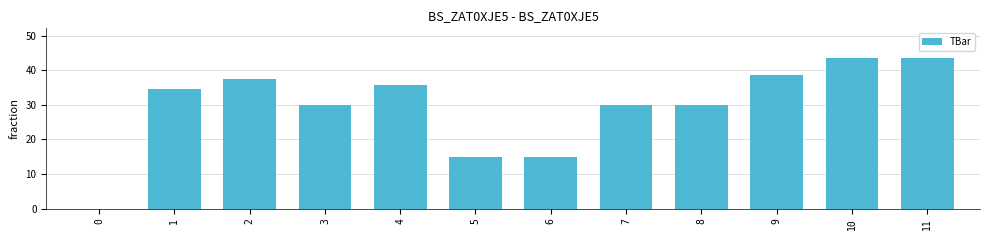

What is the ratio of the value at 7 to the value at 1?

0.9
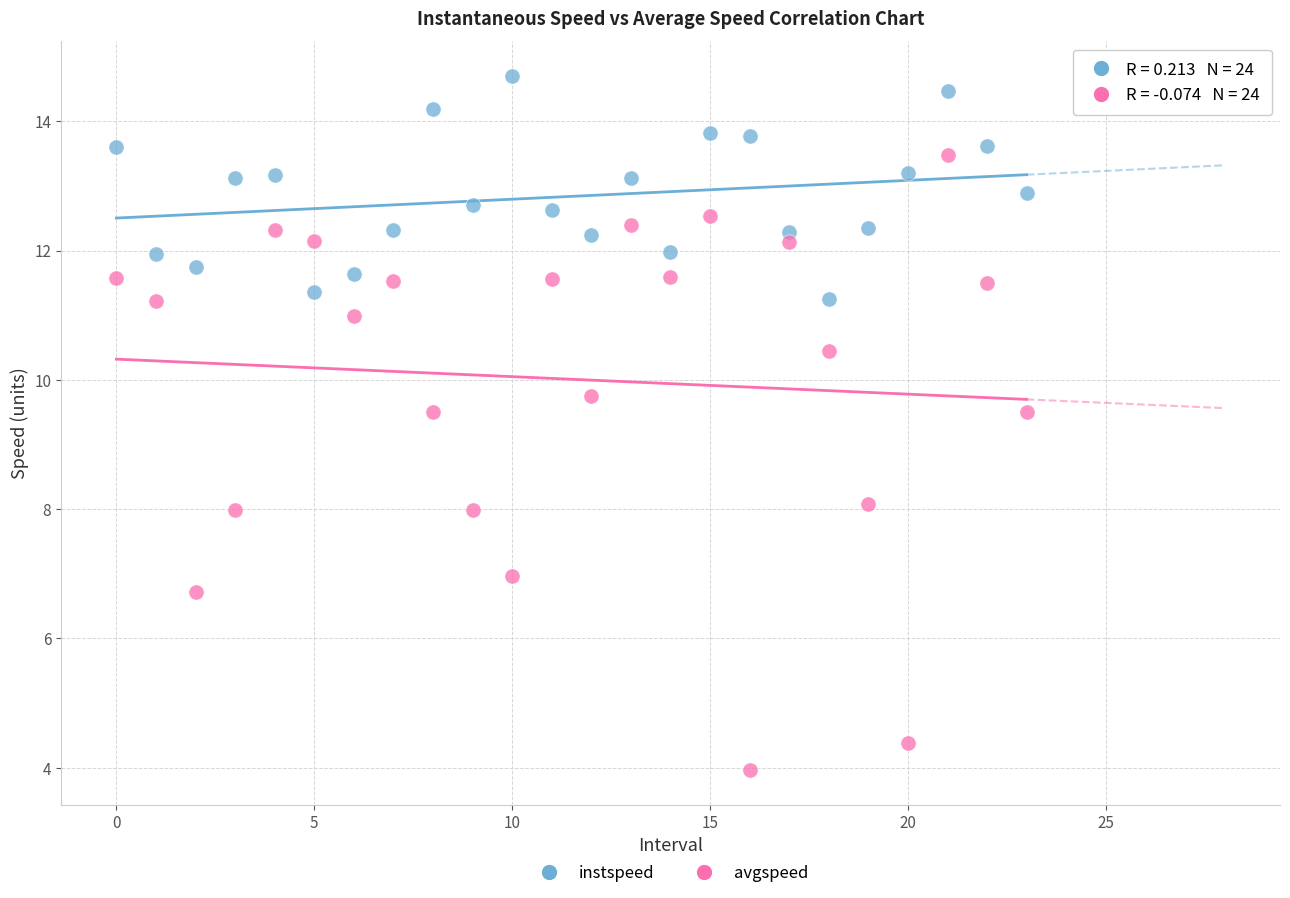

Which series contains the highest Y value?

instspeed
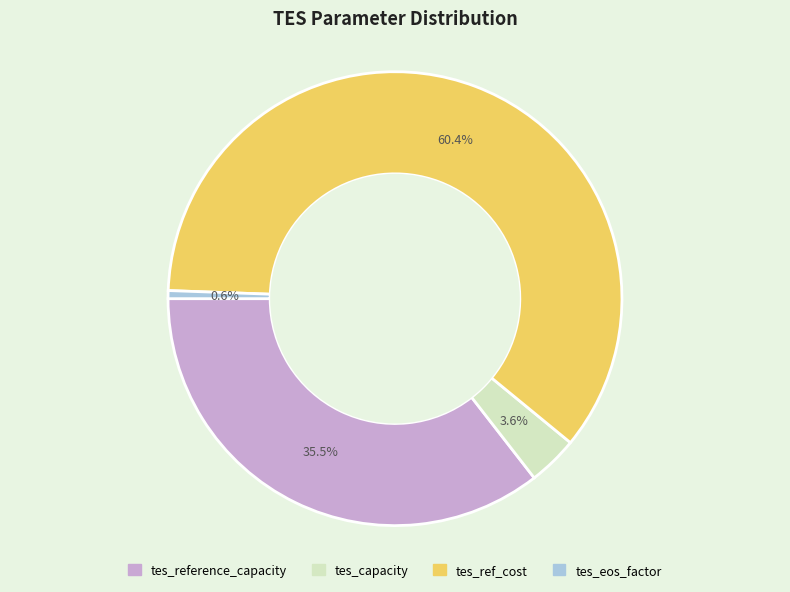

To the nearest percent, what portion does tes_eos_factor represent?

1%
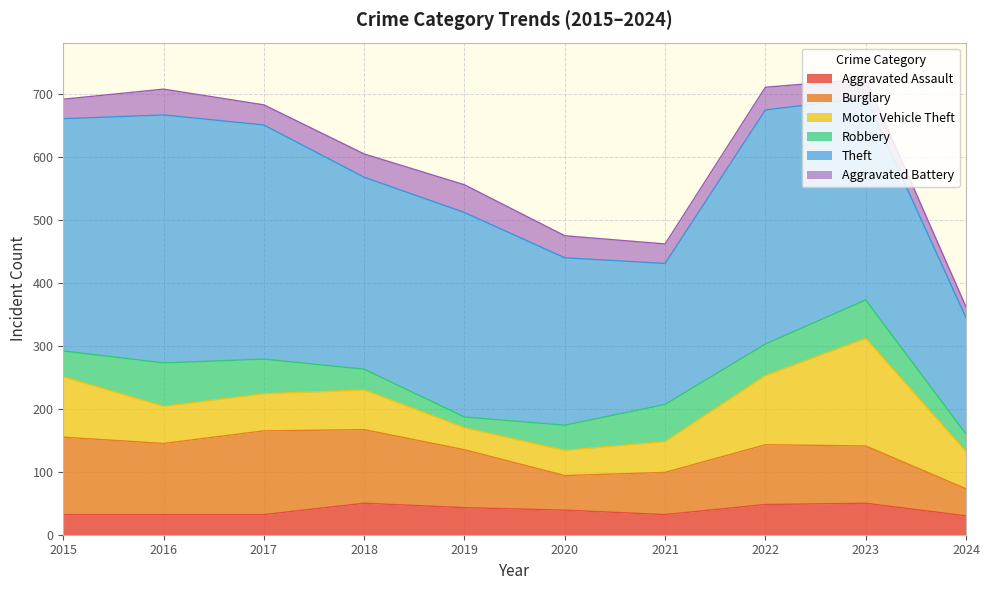

What is the difference between the Aggravated Battery values at 2019 and 2022?

8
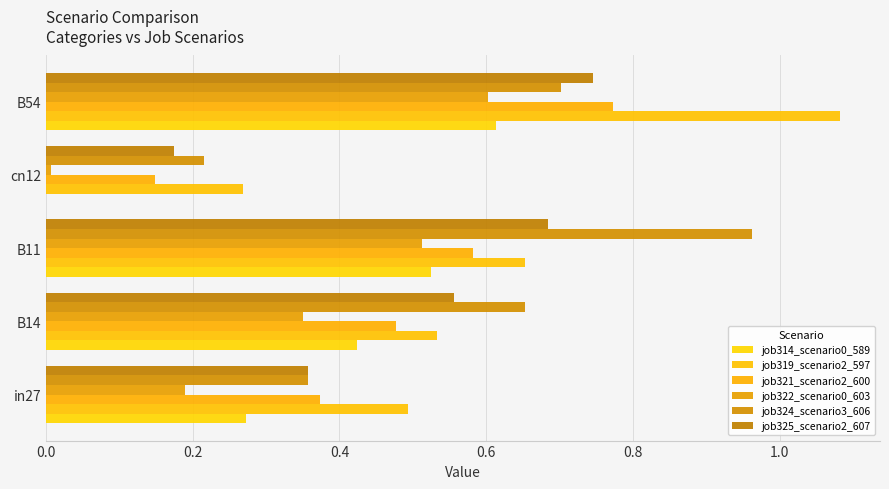

How many data points does each series have?

5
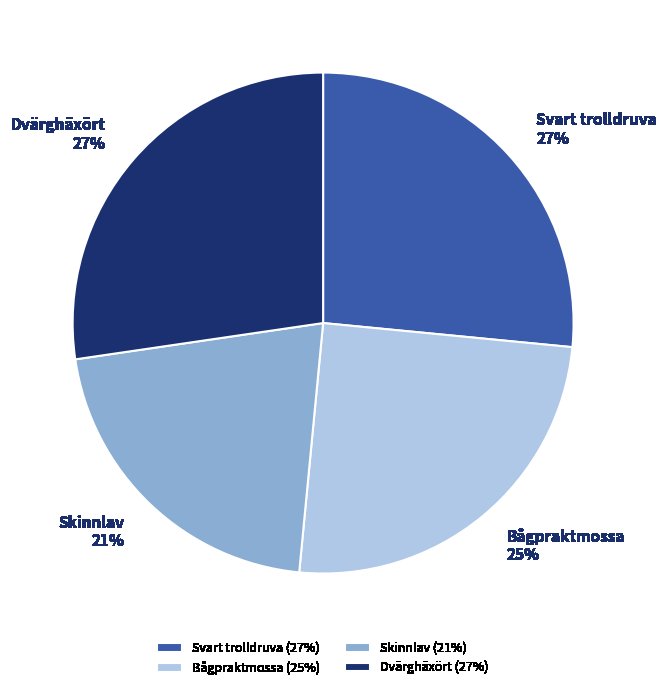

What is the smallest slice in the pie chart?

Skinnlav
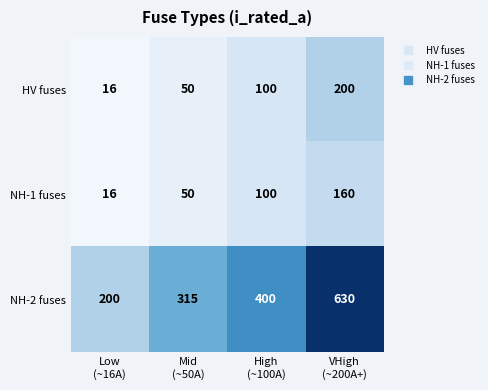

How many data points in HV fuses are less than 100?

2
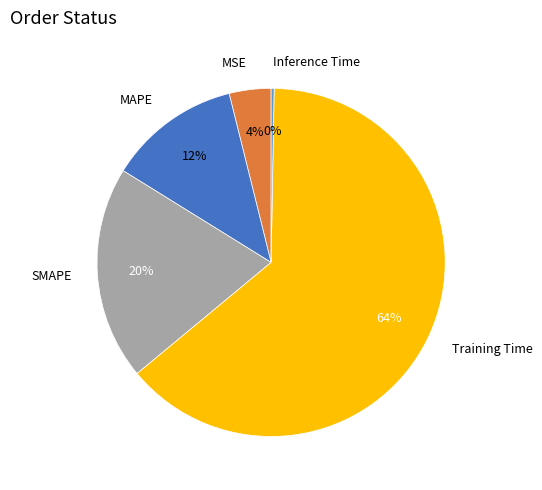

To the nearest percent, what percentage of the pie is SMAPE?

20%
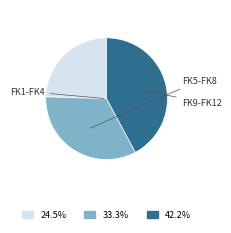

Is there a majority slice in this chart?

No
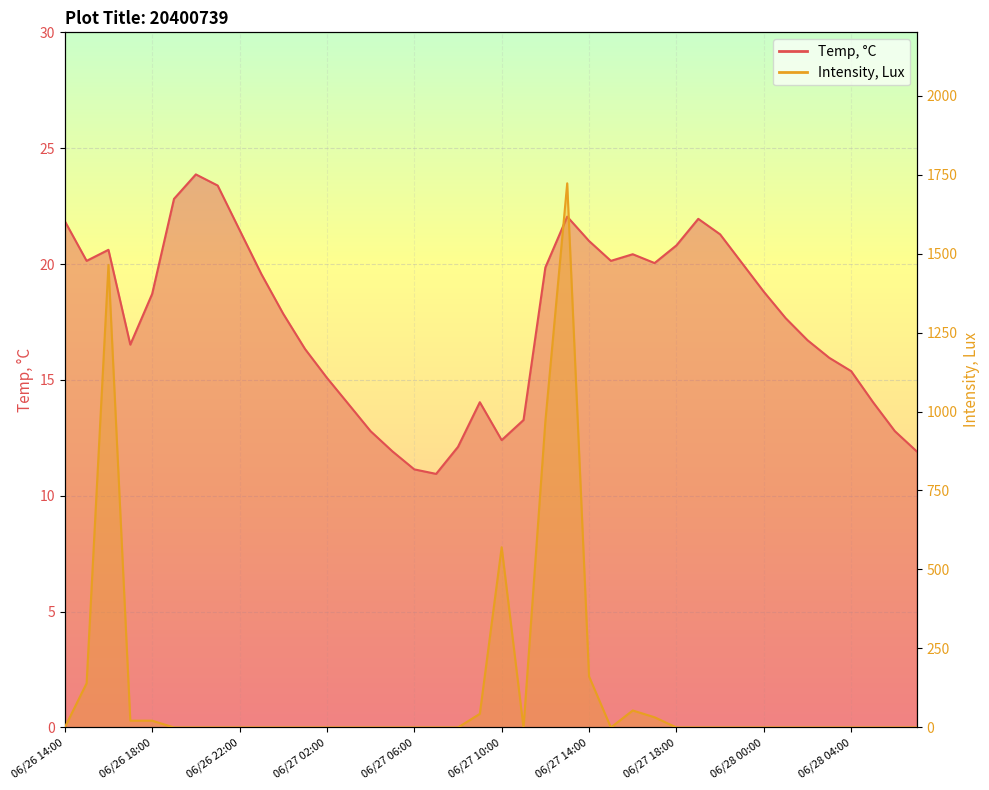

Reading left to right, transcribe all the data shown in this chart.

Temp, °C: 21.9	20.1	20.6	16.5	18.7	22.8	23.9	23.4	21.5	19.6	17.9	16.3	15.1	13.9	12.8	11.9	11.1	10.9	12.1	14.0	12.4	13.3	19.9	22.0	21.0	20.1	20.4	20.0	20.8	22.0	21.3	20.0	18.8	17.7	16.7	16.0	15.4	14.0	12.8	11.9
Intensity, Lux: 0.0	139.9	1463.9	21.5	21.5	0.0	0.0	0.0	0.0	0.0	0.0	0.0	0.0	0.0	0.0	0.0	0.0	0.0	0.0	43.1	570.5	0.0	968.8	1722.2	161.5	0.0	53.8	32.3	0.0	0.0	0.0	0.0	0.0	0.0	0.0	0.0	0.0	0.0	0.0	0.0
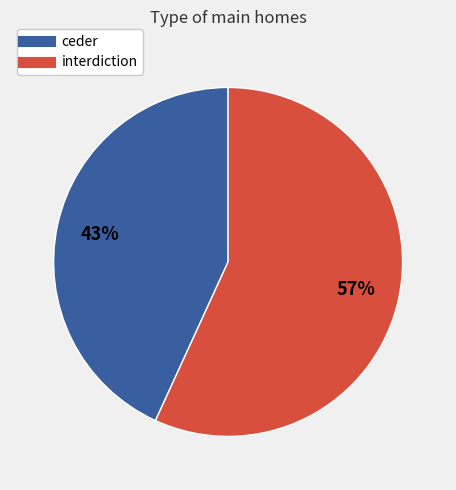

The ceder slice represents 29% of the pie. True or false?

False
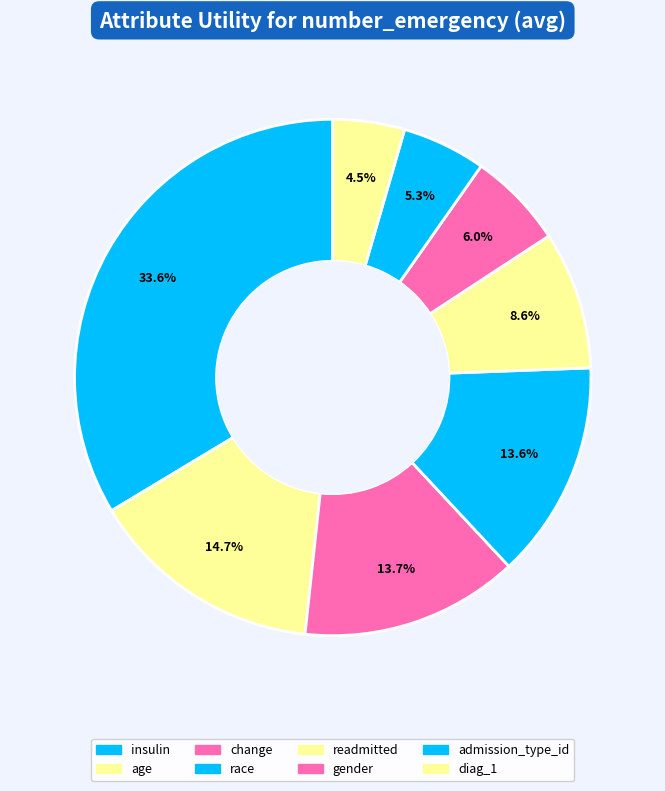

How many segments does this pie chart have?

8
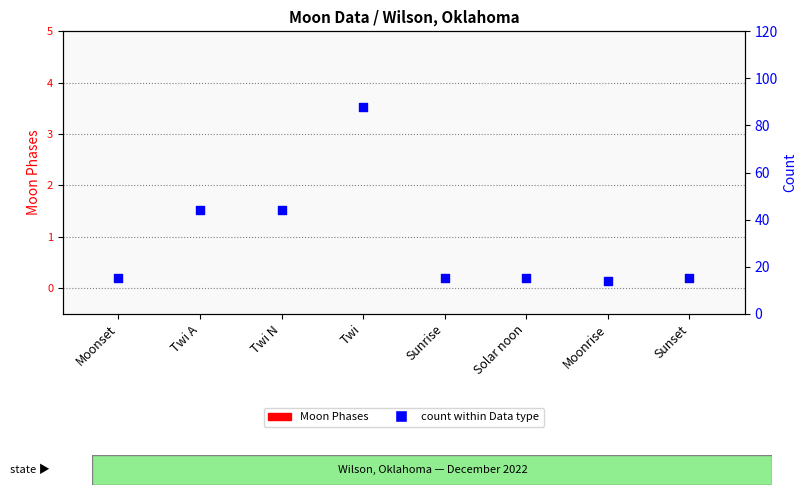

Which series contains the lowest Y value?

Moon Phases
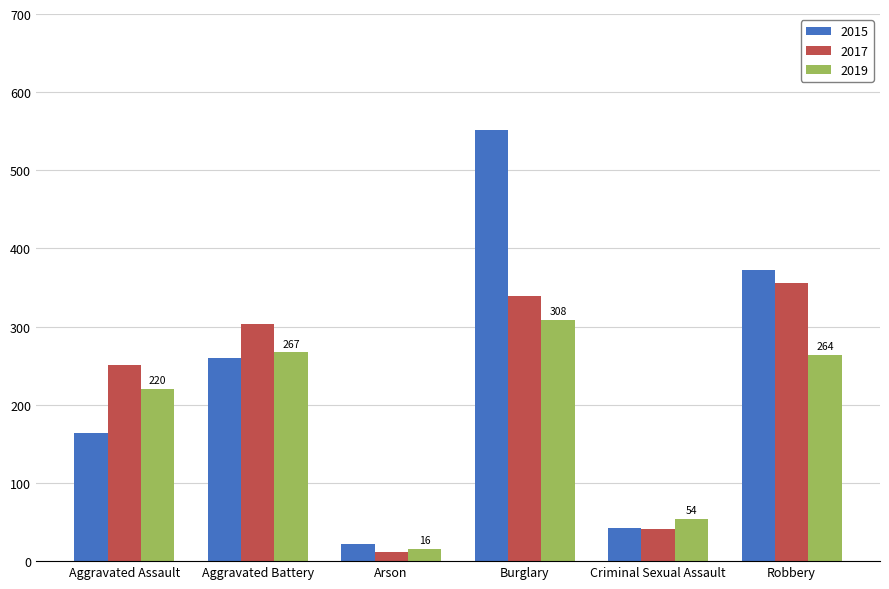

What is the label of the 4th bar from the left?

Burglary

* [HOW TO COMPLETE THIS TASK]:
Update the entries above by replacing every "data points" with "values" and leaving all else unchanged. Leave out the pictures.

* [RESPONSE BELOW]:
What is the ratio of the value at 7 to the value at 1?

0.9

Which series contains the highest Y value?

instspeed

To the nearest percent, what portion does tes_eos_factor represent?

1%

What is the difference between the Aggravated Battery values at 2019 and 2022?

8

How many values does each series have?

5

What is the smallest slice in the pie chart?

Skinnlav

How many values in HV fuses are less than 100?

2

To the nearest percent, what percentage of the pie is SMAPE?

20%

Is there a majority slice in this chart?

No

Reading left to right, transcribe all the data shown in this chart.

Temp, °C: 21.9	20.1	20.6	16.5	18.7	22.8	23.9	23.4	21.5	19.6	17.9	16.3	15.1	13.9	12.8	11.9	11.1	10.9	12.1	14.0	12.4	13.3	19.9	22.0	21.0	20.1	20.4	20.0	20.8	22.0	21.3	20.0	18.8	17.7	16.7	16.0	15.4	14.0	12.8	11.9
Intensity, Lux: 0.0	139.9	1463.9	21.5	21.5	0.0	0.0	0.0	0.0	0.0	0.0	0.0	0.0	0.0	0.0	0.0	0.0	0.0	0.0	43.1	570.5	0.0	968.8	1722.2	161.5	0.0	53.8	32.3	0.0	0.0	0.0	0.0	0.0	0.0	0.0	0.0	0.0	0.0	0.0	0.0

The ceder slice represents 29% of the pie. True or false?

False

How many segments does this pie chart have?

8

Which series contains the lowest Y value?

Moon Phases

What is the label of the 4th bar from the left?

Burglary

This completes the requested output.